Wesbury Lab Usenet Corpus: anonymized compilation of postings from 47,860 English-language newsgroups from 2005-2010 (40 GB)
Wesbury Lab Wikipedia Corpus Snapshot of the many articles within the English section of the Wikipedia which was consumed April 2010. It had been processed, as described in more detail below, to get rid of all links and unimportant product (navigation text, etc) The corpus is untagged, natural text. Utilized by Stanford NLP (1.8 GB).
: a corpus of manually-constructed description graphs, explanatory part ranks, and associated semistructured tablestore for some publicly available primary technology exam concerns in the usa (8 MB)
Wikipedia Extraction (WEX): a prepared dump of english language wikipedia (66 GB)
Wikipedia XML information: complete content of most Wikimedia wikis, by means of wikitext supply and metadata embedded in XML. (500 GB)
Yahoo! Responses Comprehensive Questions and Responses: Yahoo! Answers corpus as of 10/25/2007. Contains 4,483,032 concerns and their responses. (3.6 GB)
Yahoo! Responses composed of concerns expected in French: Subset regarding the Yahoo! Answers corpus from 2006 to 2015 composed of 1.7 million concerns posed in French, and their matching responses. (3.8 GB)
Yahoo! Responses Manner issues: subset associated with the Yahoo! Responses corpus from the 10/25/2007 dump, chosen because of their linguistic properties. Contains 142,627 questions and their responses. (104 MB)
Yahoo! HTML Forms removed from Publicly Available Webpages: contains a small test of pages which contain complex HTML kinds, contains 2.67 million complex forms. (50+ GB)
Yahoo N-Gram Representations: This dataset contains n-gram representations. The information may act as a testbed for question task that is rewriting a universal problem in IR research along with to term and phrase similarity task, which can be typical in NLP research. (2.6 GB)

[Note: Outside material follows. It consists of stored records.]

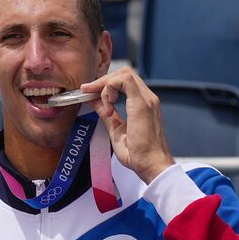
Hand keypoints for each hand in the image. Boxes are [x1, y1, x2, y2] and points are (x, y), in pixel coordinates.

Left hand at [79, 66, 174, 183]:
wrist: (151, 166)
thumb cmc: (138, 155)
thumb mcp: (116, 131)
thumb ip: (107, 115)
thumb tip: (94, 103)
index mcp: (143, 104)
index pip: (124, 82)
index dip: (105, 84)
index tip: (89, 94)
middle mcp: (147, 98)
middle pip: (124, 73)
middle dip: (102, 81)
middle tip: (88, 92)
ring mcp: (147, 99)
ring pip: (124, 74)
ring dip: (106, 85)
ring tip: (104, 106)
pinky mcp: (142, 103)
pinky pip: (124, 80)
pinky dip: (110, 88)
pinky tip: (108, 106)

Yahoo! N-Grams, variation 2.0: n-grams (letter = 1 to 5), obtained from a corpus of 14.6 million papers (126 million sentences that are unique 3.4 billion running terms) crawled from over 12000 news-oriented web internet sites (12 GB)

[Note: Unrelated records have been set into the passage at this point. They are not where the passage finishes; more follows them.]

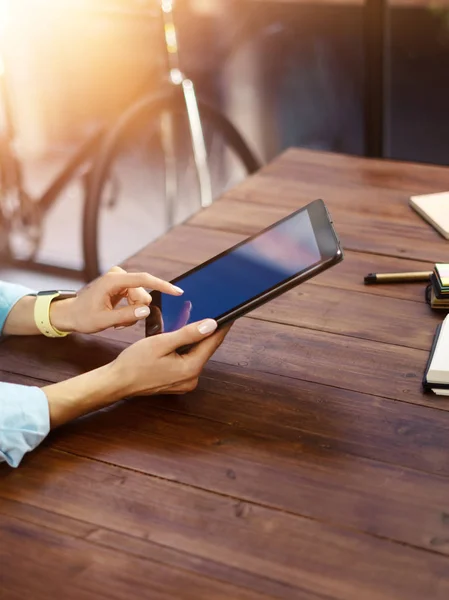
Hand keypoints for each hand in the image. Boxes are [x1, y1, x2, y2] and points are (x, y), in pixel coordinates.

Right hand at [44, 318, 230, 427]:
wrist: (117, 382)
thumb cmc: (134, 362)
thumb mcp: (162, 342)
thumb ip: (188, 333)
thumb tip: (211, 325)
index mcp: (190, 369)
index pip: (212, 343)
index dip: (222, 327)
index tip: (231, 314)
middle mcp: (191, 379)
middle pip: (205, 349)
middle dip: (205, 331)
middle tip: (210, 311)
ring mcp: (184, 383)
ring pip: (195, 355)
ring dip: (193, 340)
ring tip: (191, 322)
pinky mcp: (177, 382)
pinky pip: (187, 361)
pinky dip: (185, 349)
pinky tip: (179, 338)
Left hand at [51, 266, 182, 333]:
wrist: (70, 314)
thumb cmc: (83, 317)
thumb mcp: (104, 320)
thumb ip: (126, 316)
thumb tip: (146, 311)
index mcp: (113, 281)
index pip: (144, 280)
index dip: (162, 286)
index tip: (177, 292)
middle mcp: (117, 275)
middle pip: (143, 293)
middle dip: (137, 310)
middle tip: (121, 323)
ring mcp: (119, 279)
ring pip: (141, 297)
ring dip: (133, 311)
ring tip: (118, 321)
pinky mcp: (121, 284)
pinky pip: (136, 297)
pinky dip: (131, 309)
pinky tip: (119, 316)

Yahoo! Search Logs with Relevance Judgments: Annonymized Yahoo! Re Re Search Logs with Relevance Judgments (1.3 GB)
Yahoo! Semantically snapshot that is annotated of English Wikipedia: English Wikipedia dated from 2006-11-04 processed with an amount of publicly-available NLP tools. 1,490,688 entries. (6 GB)
Yelp: including restaurant positions and 2.2M reviews (on demand)
Youtube: 1.7 million youtube videos information (torrent)
- Awesome general public datasets/NLP (includes more listings)
- AWS Public Datasets
- CrowdFlower: information for all (plenty of small studies they conducted and information acquired by crowdsourcing for the certain task)
- Kaggle 1, 2 (make certain though that the kaggle competition information can be utilized not in the competition! )
- Open Library
- Quora (primarily annotated corpora)
- /r/datasets (endless variety of datasets, most is scraped by amateurs though and never precisely documented or certified)
- Rs.io (another big list)
- Stackexchange: Opendata
- Stanford NLP team (primarily annotated corpora and TreeBanks or real NLP tools)
- Yahoo! Webscope (comes with papers which use the information that is supplied)
- SaudiNewsNet: 31,030 Arabic magazine articles alongwith metadata, obtained from different online Saudi magazines. (2 MB)
- Number of Urdu Datasets for POS, NER and NLP tasks.
German governmental Speeches Corpus: assortment of present speeches held by top German representatives (25 MB, 11 MTokens)
NEGRA: A Syntactically Annotated Corpus of German Newspaper Texts. Designed for free for several Universities and organizations that are non-profit. Have to signal and deliver type to have. (on demand)
Ten Thousand German News Articles Dataset: 10273 german language news articles categorized into nine classes for subject category. (26.1 MB)
100k German Court Decisions: Open Legal Data releases a dataset of 100,000 court that is german and 444,000 citations (772 MB)
- © 2020 GitHub, Inc.
- Contact GitHub
- We We Blog
That action can’t be performed by you at this time around.
You finalized in with another tab or screen. Reload to recharge your session. You finalized call at another tab or screen. Reload to recharge your session.